AskingForAPal · 09/05/2016 22:36

Chili is there a reason you weren't just as capable of googling that as I was? Here's the CPS guidance on consent including alcohol.

It's perfectly obvious that there's no exact definition of how drunk someone can/cannot be. What exactly would that look like exactly? "3" "65%" "As drunk as a skunk"? It's to do with a multitude of factors. That link may help you understand it, and then contemplate how juries have to use their judgement.

KindDogsTail · 09/05/2016 22:36

LyndaNotLinda
And on the subjects of monsters. My rapists (lucky me - it's happened twice) did not believe they'd raped me. Either of them. They come across as perfectly nice men which is why I ended up being raped by them. And I'm sure that their mothers would be as horrified as some of you are at the idea that their beloved sons are rapists. They aren't monsters but they are rapists.

I am very sorry that happened. Flowers

LyndaNotLinda · 09/05/2016 22:50

Thank you KindDogs. They were a long time ago. I have never told a single person in real life about the second one.

KindDogsTail · 09/05/2016 23:01

LyndaNotLinda That is so awful for you. It happened to someone I know and the muffling is as bad as anything in my opinion.

chilipepper20 · 09/05/2016 23:13

Chili is there a reason you weren't just as capable of googling that as I was?
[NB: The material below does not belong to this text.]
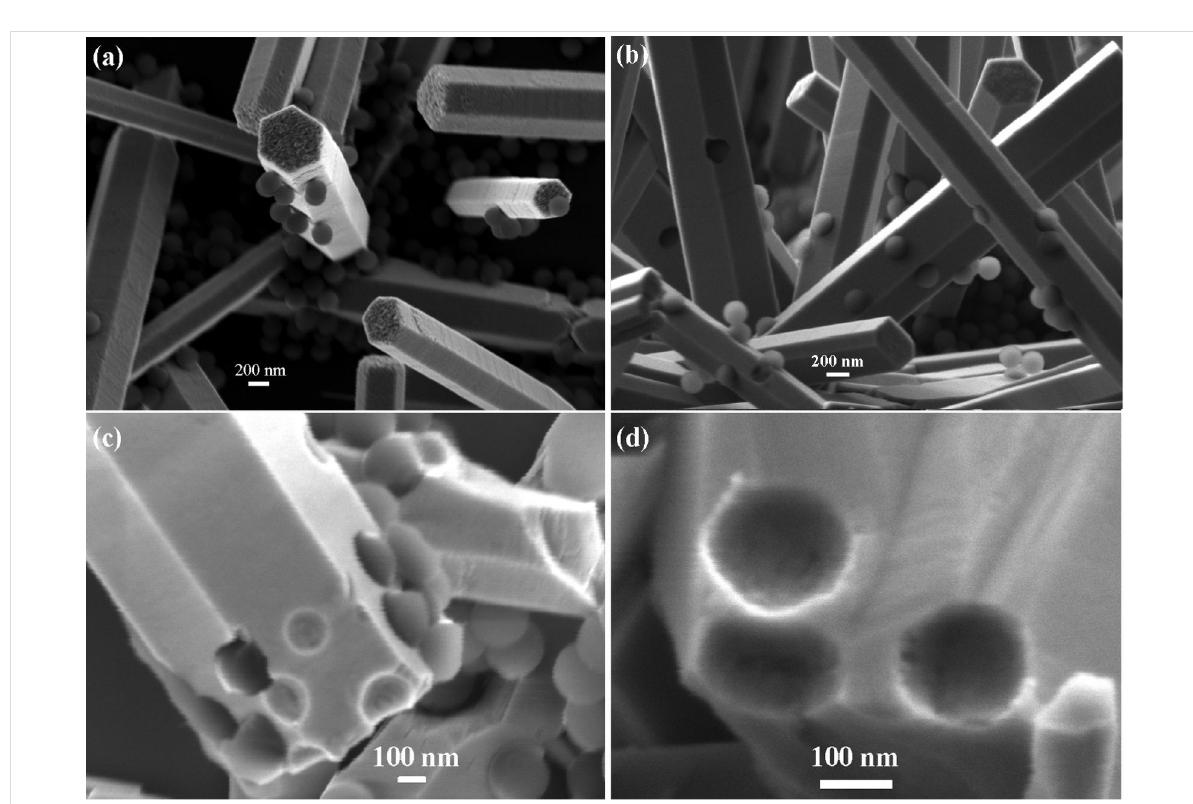
Figure 3: FE-SEM images showing the embedment of 200-nm-diameter polymer nanobeads in ZnO nanorods. (a) ZnO nanorods with polymer nanobeads attached to their surfaces. (b) Nanobeads were embedded in nanorods after a second growth process. These nanobeads were about half- volume exposed. (c) Intentionally fractured nanorods. (d) Close-view of the vacant sites where the nanobeads were broken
because someone wrote with such confidence that I thought they knew. I then got dragged into a somewhat strange conversation about sense and good intentions, which came with a link that didn't answer my question.

I wrote those posts in a rushed manner. I was going to google. Thanks for the link as it does in fact answer my question.

What exactly would that look like exactly? "3" "65%" "As drunk as a skunk"?

I didn't know what to expect as the law can be weird sometimes, but in fact the law is pretty much what I thought it was. As you say, there is no clear cut criteria, which is why it gets complicated.

AskingForAPal · 09/05/2016 23:21

OK chili, consider me mollified :) Glad your question got an answer in the end anyway. CPS guidance can be quite hard to find which is a shame as it's so important.

Theydontknowweknowtheyknow · 10/05/2016 06:37

Haven't rtft but wanted to say a million times yes to this!

The attitude that daughters have to exhibit a higher level of moral behaviour whilst encouraging your son to go out and sow their seeds bcs it was "a man thing" drives me nuts beyond belief.

It's not healthy for girls because it makes them feel ashamed as if they are disappointing their fathers if they have feelings of sexual agency.

KindDogsTail · 10/05/2016 09:56

On the other hand please do not go the other way and make very young girls, and boys for that matter, feel they have to be sexual and fall prey to feeling they have to have anal sex and give blow jobs before they have even had a chance to hold hands or get a bunch of flowers.